AFRILANGTUTOR: Advancing Language Tutoring and Culture Education in Low-Resource Languages with Large Language Models
A new dataset of 194.7K dictionary entries powers AI tutors for languages with scarce resources.
A team of 7 researchers from multiple institutions has developed AfriLangTutor, a novel AI language tutoring system designed for low-resource African languages. To overcome the lack of training data, they first created AfriLangDict, a curated collection of 194.7K African language-English dictionary entries. This seed resource was used to automatically generate AfriLangEdu, a dataset of 78.9K multi-turn student-tutor question-answer interactions suitable for supervised fine-tuning (SFT) and direct preference optimization (DPO).
The team fine-tuned two multilingual LLMs—Llama-3-8B-IT and Gemma-3-12B-IT—on AfriLangEdu across 10 African languages. Results showed that models trained on their dataset consistently outperformed base counterparts, with combined SFT and DPO yielding gains of 1.8% to 15.5% under LLM-as-a-judge evaluations across four criteria. All resources are open-sourced to accelerate research into AI-powered language education for underserved communities.
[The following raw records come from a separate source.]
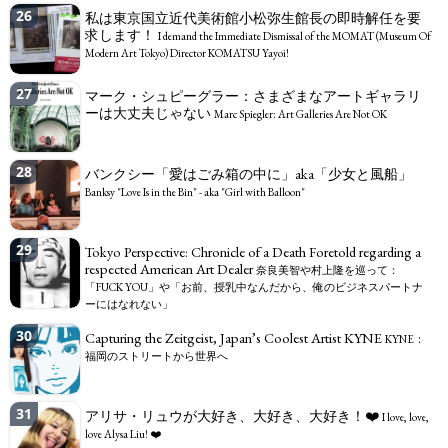
Mario A’s work in the exhibition "Prism of the Real: Making Art in Japan 1989–
26
私は東京国立近代美術館小松弥生館長の即時解任を要
2010" ?
求します！
I demand the Immediate Dismissal of the MOMAT (Museum Of
Modern Art Tokyo) Director KOMATSU Yayoi!
27
マーク・シュピーグラー：さまざまなアートギャラリ
ーは大丈夫じゃない
Marc Spiegler: Art Galleries Are Not OK
28
バンクシー「愛はごみ箱の中に」aka「少女と風船」
Banksy "Love Is in the Bin" - aka "Girl with Balloon"
29
Tokyo Perspective: Chronicle of a Death Foretold regarding a
respected American Art Dealer
奈良美智や村上隆を巡って：
「FUCK YOU」や「お前、授乳中なんだから、俺のビジネスパートナ
ーにはなれない」
30
Capturing the Zeitgeist, Japan’s Coolest Artist KYNE
KYNE：
福岡のストリートから世界へ
31
アリサ・リュウが大好き、大好き、大好き！❤️
I love, love,
love Alysa Liu! ❤️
- AfriLangDict contains 194.7K dictionary entries as seed data for generating language-learning materials
- AfriLangEdu includes 78.9K multi-turn training examples for SFT and DPO across 10 African languages
- Combined SFT+DPO training on Llama-3-8B and Gemma-3-12B improved performance by 1.8% to 15.5%
Why It Matters
Democratizes AI language tutoring for 10 African languages, enabling scalable education in underserved communities.